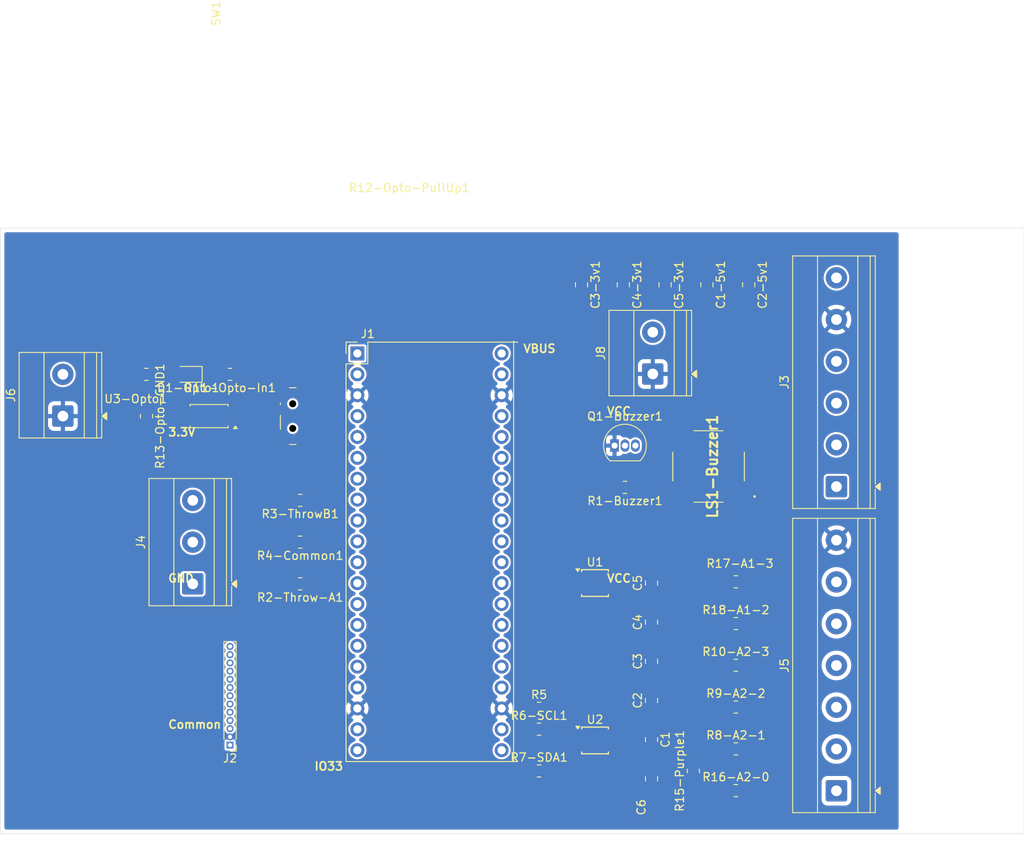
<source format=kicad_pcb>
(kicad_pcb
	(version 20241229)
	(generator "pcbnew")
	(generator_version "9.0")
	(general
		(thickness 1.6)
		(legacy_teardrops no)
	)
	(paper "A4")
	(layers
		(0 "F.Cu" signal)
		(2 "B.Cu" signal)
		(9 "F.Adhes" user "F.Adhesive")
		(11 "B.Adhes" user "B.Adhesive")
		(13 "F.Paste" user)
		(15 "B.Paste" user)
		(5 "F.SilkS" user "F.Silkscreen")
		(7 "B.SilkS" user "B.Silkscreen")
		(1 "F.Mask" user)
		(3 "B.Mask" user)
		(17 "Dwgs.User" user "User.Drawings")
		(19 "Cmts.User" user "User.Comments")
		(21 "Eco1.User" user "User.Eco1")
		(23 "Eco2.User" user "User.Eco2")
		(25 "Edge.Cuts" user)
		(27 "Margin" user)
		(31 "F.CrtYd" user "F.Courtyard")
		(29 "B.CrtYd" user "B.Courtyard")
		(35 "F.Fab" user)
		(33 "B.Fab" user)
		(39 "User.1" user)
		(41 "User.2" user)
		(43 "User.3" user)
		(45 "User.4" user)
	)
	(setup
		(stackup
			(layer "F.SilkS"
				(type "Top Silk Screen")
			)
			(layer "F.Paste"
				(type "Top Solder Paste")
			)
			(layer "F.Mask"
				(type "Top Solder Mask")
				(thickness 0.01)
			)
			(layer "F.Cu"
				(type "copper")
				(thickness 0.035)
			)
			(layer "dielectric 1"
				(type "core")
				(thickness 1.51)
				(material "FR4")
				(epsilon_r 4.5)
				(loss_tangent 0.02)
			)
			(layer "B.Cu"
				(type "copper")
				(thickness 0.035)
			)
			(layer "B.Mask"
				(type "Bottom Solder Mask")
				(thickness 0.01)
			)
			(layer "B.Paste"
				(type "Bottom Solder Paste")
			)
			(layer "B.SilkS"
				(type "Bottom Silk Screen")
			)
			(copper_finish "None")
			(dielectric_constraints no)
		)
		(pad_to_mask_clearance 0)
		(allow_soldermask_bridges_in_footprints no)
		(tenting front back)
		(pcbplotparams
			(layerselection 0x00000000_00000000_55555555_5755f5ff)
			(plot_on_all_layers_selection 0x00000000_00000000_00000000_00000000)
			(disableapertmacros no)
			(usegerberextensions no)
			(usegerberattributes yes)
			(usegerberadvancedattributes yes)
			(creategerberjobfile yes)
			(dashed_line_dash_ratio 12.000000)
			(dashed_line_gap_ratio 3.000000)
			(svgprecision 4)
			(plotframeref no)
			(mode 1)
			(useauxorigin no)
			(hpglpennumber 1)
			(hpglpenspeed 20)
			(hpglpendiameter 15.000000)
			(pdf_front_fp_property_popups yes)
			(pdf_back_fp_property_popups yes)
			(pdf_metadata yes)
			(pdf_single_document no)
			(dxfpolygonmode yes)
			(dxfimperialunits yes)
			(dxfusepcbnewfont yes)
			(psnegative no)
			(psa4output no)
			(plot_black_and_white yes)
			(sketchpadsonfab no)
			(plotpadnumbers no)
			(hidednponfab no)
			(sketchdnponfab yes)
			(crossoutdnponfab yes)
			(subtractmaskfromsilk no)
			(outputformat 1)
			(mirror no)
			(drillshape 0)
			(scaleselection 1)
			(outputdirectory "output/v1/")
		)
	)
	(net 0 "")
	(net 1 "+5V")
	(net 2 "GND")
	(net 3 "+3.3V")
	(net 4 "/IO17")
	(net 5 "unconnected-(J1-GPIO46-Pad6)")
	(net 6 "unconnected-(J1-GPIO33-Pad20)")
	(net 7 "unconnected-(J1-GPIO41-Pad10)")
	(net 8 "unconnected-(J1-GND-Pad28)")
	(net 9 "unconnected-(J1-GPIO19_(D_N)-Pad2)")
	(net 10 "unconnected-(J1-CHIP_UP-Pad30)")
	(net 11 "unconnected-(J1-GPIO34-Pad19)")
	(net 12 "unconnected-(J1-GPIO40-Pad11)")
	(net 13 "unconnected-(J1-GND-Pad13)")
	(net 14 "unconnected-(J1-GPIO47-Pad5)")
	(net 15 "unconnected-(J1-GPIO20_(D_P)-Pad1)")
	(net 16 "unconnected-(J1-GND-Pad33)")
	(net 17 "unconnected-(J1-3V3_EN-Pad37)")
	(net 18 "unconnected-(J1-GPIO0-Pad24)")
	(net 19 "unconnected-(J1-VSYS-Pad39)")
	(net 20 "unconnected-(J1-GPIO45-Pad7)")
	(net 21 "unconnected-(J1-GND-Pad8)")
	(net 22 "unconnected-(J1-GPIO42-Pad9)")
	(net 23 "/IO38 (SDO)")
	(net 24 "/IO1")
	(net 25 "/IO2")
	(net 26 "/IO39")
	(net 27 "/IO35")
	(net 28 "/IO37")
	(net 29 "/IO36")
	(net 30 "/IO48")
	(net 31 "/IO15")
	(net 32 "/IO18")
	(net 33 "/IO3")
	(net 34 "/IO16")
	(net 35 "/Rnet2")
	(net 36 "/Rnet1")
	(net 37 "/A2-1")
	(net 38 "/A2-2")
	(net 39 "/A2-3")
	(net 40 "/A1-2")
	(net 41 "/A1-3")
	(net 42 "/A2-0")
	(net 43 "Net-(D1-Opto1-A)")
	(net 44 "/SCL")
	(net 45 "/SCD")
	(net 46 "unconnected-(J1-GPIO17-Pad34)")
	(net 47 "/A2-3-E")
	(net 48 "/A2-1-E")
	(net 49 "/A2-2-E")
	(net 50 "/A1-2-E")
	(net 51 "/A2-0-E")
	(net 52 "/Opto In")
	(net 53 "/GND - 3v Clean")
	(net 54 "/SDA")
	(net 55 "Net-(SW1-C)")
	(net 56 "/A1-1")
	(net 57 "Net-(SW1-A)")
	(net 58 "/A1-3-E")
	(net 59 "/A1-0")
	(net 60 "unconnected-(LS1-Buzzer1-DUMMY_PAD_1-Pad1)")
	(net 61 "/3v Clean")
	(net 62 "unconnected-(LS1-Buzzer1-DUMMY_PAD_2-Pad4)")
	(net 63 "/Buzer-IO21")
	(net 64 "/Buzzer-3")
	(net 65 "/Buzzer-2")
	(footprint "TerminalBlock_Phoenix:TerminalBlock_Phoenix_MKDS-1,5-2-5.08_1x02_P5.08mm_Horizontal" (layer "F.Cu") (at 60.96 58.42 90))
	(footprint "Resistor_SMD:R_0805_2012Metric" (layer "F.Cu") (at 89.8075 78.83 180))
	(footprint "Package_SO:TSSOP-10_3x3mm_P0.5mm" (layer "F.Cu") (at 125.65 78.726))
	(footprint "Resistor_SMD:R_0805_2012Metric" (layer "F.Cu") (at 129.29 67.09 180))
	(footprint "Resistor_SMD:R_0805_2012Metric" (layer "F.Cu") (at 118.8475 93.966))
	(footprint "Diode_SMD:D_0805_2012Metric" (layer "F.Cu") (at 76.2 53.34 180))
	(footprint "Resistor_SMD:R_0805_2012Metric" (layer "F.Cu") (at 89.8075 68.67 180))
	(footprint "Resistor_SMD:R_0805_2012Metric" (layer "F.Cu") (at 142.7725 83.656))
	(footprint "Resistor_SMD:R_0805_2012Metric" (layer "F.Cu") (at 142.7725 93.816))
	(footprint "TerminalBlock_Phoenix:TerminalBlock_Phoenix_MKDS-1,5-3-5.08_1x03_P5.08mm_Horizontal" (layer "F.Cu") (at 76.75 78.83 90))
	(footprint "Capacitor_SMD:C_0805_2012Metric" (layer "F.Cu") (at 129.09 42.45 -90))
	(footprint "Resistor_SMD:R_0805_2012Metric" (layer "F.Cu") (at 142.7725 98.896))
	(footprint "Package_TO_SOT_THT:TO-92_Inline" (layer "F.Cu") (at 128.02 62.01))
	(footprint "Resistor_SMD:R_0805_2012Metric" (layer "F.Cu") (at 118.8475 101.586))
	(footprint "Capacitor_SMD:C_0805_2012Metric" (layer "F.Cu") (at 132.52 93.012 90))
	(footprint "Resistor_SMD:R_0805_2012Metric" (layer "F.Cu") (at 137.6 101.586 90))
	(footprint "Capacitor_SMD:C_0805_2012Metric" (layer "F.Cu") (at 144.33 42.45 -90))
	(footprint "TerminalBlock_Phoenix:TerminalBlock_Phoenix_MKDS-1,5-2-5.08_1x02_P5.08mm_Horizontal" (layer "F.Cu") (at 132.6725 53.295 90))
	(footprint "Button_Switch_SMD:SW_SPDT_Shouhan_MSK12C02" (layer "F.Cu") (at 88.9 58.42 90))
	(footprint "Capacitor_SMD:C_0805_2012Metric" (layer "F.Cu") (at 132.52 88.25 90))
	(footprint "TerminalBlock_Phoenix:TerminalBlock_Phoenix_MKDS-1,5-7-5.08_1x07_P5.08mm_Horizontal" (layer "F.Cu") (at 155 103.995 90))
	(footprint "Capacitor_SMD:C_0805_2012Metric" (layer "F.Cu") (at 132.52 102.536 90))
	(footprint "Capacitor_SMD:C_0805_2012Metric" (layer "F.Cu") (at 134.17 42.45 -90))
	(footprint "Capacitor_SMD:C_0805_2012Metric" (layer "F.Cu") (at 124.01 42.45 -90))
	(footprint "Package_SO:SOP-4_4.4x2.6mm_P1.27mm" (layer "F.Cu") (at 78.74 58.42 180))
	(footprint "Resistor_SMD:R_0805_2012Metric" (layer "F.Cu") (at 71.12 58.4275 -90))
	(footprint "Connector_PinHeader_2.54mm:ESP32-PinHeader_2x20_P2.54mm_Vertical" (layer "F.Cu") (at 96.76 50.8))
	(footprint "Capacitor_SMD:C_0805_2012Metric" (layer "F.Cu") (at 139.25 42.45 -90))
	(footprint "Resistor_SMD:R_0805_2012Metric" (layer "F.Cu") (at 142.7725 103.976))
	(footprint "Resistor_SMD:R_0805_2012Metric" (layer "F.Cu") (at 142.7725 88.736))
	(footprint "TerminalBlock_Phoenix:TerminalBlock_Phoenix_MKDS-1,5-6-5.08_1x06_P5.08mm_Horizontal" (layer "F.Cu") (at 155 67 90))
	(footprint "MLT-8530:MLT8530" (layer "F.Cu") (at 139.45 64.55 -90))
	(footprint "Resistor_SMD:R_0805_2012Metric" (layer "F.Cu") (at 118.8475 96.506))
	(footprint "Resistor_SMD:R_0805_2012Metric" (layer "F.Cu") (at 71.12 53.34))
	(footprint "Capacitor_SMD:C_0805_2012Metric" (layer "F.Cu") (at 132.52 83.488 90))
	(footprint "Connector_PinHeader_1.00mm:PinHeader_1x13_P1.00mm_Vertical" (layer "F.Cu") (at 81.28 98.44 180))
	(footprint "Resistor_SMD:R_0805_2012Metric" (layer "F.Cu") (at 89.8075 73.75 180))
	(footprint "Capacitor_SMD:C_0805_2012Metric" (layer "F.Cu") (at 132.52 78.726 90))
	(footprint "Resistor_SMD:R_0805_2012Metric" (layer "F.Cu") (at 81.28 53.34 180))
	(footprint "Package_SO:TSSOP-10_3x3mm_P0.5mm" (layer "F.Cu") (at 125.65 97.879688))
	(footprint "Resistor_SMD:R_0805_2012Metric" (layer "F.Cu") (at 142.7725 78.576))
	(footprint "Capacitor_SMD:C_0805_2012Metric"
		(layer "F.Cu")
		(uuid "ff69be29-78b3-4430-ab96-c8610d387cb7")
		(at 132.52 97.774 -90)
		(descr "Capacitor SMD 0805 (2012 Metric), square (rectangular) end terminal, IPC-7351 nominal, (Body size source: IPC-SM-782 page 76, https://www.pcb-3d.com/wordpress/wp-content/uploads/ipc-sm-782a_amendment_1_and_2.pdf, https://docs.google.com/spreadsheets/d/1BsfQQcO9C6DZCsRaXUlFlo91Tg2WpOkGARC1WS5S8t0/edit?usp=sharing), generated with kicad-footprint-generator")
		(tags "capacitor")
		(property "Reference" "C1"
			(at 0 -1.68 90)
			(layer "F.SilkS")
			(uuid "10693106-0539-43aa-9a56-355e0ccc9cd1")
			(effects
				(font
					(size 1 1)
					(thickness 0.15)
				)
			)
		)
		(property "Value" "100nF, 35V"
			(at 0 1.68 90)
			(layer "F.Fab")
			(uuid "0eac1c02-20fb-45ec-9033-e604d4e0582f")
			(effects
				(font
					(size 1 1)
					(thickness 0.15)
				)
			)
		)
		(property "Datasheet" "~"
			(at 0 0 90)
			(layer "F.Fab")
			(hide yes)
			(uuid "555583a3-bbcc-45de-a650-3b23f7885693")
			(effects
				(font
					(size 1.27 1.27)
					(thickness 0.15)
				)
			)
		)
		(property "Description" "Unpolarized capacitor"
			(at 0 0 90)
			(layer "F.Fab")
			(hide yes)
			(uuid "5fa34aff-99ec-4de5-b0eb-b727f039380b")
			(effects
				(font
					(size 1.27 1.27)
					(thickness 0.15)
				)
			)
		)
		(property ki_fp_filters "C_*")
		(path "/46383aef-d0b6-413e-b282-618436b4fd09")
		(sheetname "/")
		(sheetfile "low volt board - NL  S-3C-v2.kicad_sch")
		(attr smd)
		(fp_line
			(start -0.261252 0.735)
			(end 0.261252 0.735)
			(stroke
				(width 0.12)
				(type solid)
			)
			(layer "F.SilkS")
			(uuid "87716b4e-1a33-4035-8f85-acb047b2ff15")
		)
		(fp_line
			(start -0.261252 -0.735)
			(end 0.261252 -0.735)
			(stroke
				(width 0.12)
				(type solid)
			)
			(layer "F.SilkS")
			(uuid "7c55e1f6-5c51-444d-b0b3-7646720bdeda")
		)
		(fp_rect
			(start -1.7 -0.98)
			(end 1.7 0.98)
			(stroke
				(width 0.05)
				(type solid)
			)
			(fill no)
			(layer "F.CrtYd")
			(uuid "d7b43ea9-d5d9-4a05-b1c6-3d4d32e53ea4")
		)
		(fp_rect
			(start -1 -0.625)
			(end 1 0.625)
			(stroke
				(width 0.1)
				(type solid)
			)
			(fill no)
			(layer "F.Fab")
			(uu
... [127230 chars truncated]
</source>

^^^^^^^^^^^^^^^^

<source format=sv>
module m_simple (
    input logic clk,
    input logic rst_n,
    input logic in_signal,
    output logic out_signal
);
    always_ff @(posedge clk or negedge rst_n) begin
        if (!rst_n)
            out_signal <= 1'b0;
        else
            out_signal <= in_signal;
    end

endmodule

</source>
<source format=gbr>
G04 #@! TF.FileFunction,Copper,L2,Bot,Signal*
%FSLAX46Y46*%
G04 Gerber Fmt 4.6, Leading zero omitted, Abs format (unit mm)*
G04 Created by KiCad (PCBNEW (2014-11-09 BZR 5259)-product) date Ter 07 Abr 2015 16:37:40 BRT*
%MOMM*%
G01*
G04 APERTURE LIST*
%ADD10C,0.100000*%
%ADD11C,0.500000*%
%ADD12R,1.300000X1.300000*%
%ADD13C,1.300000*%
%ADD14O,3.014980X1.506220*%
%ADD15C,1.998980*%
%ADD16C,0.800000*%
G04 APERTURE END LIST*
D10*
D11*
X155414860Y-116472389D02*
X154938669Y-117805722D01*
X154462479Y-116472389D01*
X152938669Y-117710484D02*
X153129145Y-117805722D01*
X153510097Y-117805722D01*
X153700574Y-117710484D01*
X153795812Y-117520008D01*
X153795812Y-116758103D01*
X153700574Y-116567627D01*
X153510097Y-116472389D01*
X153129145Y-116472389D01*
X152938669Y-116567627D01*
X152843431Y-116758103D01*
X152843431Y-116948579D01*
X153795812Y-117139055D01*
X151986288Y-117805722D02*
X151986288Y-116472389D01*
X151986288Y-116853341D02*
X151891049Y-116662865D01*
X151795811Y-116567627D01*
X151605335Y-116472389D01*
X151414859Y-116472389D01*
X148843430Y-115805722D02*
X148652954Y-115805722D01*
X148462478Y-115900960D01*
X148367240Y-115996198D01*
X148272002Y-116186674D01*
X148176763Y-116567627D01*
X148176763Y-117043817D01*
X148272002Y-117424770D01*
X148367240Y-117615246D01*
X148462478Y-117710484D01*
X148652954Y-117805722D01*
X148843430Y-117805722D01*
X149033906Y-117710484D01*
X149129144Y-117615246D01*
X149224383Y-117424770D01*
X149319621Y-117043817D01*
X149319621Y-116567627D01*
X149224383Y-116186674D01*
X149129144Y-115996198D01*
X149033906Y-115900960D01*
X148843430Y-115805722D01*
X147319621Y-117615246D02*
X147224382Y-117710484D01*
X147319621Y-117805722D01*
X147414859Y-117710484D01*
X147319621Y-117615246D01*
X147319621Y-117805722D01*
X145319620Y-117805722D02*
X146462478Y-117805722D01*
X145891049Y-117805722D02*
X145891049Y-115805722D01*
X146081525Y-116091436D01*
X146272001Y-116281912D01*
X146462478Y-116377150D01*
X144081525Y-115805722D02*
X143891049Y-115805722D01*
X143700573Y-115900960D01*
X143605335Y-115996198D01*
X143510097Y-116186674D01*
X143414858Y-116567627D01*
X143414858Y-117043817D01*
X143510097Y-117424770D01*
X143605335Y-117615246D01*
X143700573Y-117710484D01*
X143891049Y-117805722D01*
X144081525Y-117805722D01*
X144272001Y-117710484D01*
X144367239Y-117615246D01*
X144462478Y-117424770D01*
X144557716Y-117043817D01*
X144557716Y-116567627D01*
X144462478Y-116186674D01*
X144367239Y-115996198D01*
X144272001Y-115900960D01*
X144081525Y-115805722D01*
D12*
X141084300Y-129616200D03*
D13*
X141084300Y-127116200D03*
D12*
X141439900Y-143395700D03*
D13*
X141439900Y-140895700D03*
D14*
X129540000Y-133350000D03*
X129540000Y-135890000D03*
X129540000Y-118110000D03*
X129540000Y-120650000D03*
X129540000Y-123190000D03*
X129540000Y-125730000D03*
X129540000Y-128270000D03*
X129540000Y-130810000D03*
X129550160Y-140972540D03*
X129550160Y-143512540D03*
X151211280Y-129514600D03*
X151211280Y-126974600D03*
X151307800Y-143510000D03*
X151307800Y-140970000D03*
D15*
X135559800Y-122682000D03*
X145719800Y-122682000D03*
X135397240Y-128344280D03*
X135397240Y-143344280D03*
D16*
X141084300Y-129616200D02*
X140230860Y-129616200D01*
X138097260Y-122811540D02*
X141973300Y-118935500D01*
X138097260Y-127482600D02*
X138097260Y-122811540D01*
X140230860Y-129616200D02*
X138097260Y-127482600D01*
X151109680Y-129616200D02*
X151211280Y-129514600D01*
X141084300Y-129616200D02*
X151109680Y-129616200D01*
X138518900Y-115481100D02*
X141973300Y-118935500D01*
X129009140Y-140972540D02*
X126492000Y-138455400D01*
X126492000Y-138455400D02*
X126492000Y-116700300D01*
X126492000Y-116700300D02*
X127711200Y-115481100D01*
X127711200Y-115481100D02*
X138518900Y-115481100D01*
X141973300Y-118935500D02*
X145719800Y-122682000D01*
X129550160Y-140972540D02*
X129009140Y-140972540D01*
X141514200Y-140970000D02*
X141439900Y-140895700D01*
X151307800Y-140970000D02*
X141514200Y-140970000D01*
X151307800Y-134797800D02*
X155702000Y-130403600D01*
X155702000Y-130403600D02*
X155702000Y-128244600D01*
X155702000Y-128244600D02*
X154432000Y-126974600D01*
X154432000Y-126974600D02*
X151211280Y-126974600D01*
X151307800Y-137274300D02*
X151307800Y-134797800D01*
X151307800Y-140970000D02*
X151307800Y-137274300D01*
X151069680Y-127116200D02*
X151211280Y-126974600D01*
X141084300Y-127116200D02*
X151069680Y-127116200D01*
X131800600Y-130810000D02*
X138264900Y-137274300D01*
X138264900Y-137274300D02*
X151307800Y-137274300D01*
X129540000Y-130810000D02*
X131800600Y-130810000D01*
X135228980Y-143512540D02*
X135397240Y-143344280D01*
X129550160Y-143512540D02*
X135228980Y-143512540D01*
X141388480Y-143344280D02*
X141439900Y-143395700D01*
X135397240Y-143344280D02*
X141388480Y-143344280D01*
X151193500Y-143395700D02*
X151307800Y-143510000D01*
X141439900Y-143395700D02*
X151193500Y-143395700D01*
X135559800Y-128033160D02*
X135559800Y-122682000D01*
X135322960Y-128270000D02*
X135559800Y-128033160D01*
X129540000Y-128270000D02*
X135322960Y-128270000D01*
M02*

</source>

^^^^^^^^^^^^^^^^

Work to complete: Copy every line of the entries above in which "Adhesive" occurs.

Your solution:
		(9 "F.Adhes" user "F.Adhesive")
		(11 "B.Adhes" user "B.Adhesive")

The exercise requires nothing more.